Bisnis.com, JAKARTA - Emas berbalik menguat dari penurunan akhir pekan lalu, menjadi kembali bertengger di atas level psikologis US$1.800 ditopang oleh greenback yang lebih lemah menjelang laporan inflasi utama Amerika Serikat.
Harga emas menguat pada akhir perdagangan Selasa (9/8/2022) pagi waktu Jakarta. Kontrak emas paling aktif untuk pengiriman Desember di divisi Comex New York Exchange, terdongkrak US$14 atau 0,78 persen, menjadi ditutup pada US$1.805,20 per ounce.
Emas berjangka anjlok US$15,7 atau 0,87 persen menjadi US$1.791,20 pada Jumat (5/8/2022), setelah melonjak US$30,5 atau 1,72 persen menjadi US$1.806,90 pada Kamis (4/8/2022), dan tergelincir US$13,30 atau 0,74 persen menjadi US$1.776,40 pada Rabu (3/8/2022).

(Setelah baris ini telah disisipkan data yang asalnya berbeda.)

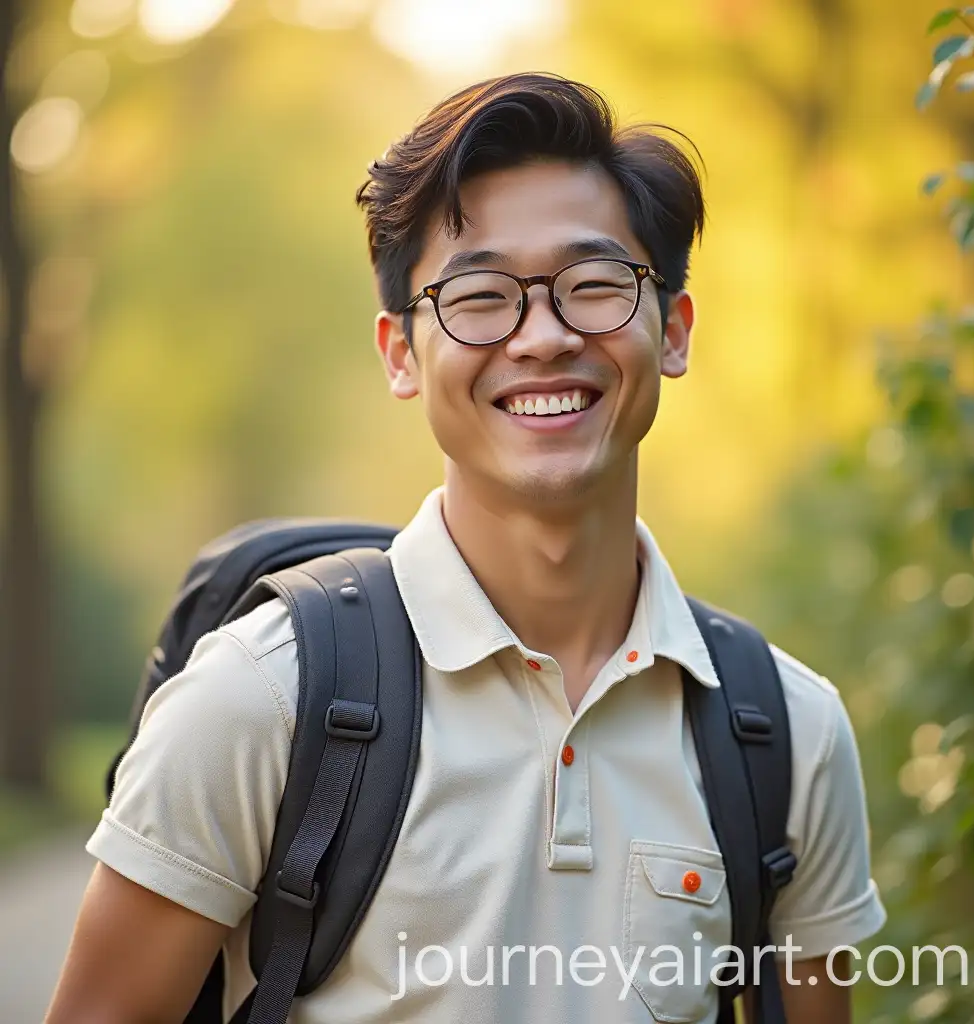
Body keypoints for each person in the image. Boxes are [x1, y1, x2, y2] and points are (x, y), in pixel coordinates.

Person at [45, 72, 885, 1024]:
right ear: (401, 353)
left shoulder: (787, 732)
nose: (543, 336)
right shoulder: (261, 698)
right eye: (480, 297)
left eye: (595, 286)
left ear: (674, 332)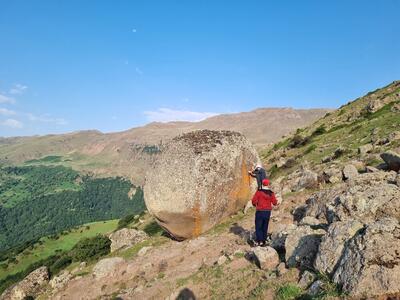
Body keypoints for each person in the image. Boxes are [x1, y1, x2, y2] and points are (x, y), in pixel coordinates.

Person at [251, 178, 278, 247]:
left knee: (258, 226)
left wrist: (255, 205)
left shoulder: (259, 192)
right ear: (268, 184)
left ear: (262, 184)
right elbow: (274, 202)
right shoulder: (271, 193)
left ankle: (259, 241)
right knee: (265, 226)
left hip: (260, 211)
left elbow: (254, 200)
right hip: (267, 211)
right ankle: (264, 240)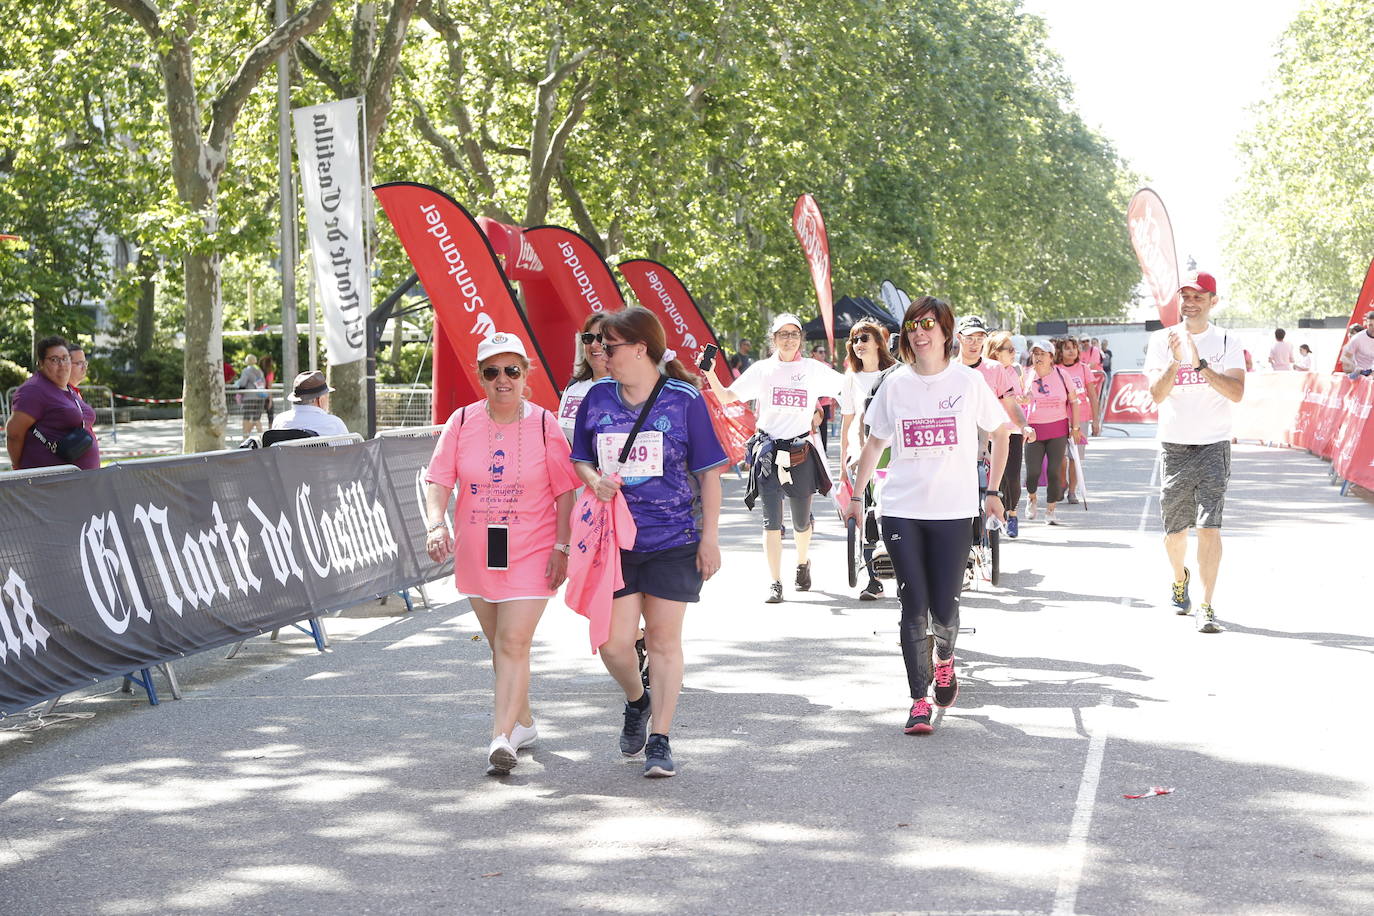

Adapun, Indeks dolar yang mengukur greenback terhadap enam mata uang utama lainnya turun 0,17 persen menjadi 106,4360, karena investor menunggu data inflasi AS yang akan durilis pada Rabu (10/8/2022), membuat emas lebih murah bagi pemegang mata uang lainnya.
Emas juga menemukan dukungan tambahan dari imbal hasil obligasi pemerintah AS yang turun dan pembalikan keuntungan awal pada saham-saham AS.
"Jika Wall Street dan aset-aset berisiko tetap dalam tren pasar bearish,"maka kita harus mengabaikan sinyal ini dengan risiko kita sendiri," kata Analis Ekuitas StoneX Fawad Razaqzada dalam komentarnya pada Senin (8/8/2022).
Baca Juga
Pedagang sedang menunggu rilis indeks harga konsumen Juli, indikator inflasi utama lainnya pada Rabu (10/8/2022). Para analis memperkirakan pertumbuhan inflasi sebesar 8,7 persen untuk tahun ini hingga Juli, terhadap kenaikan 9,1 persen selama 12 bulan hingga Juni. Jika inflasi melemah, akan menjadi sinyal keberhasilan upaya Federal Reserve dalam memerangi inflasi.
Logam mulia lainnya, perak untuk pengiriman September naik 77,2 sen atau 3,89 persen, menjadi ditutup pada US$20,614 per ounce. Platinum untuk pengiriman Oktober bertambah US$13,7 atau 1,48 persen, menjadi ditutup pada US$938,40 per ounce.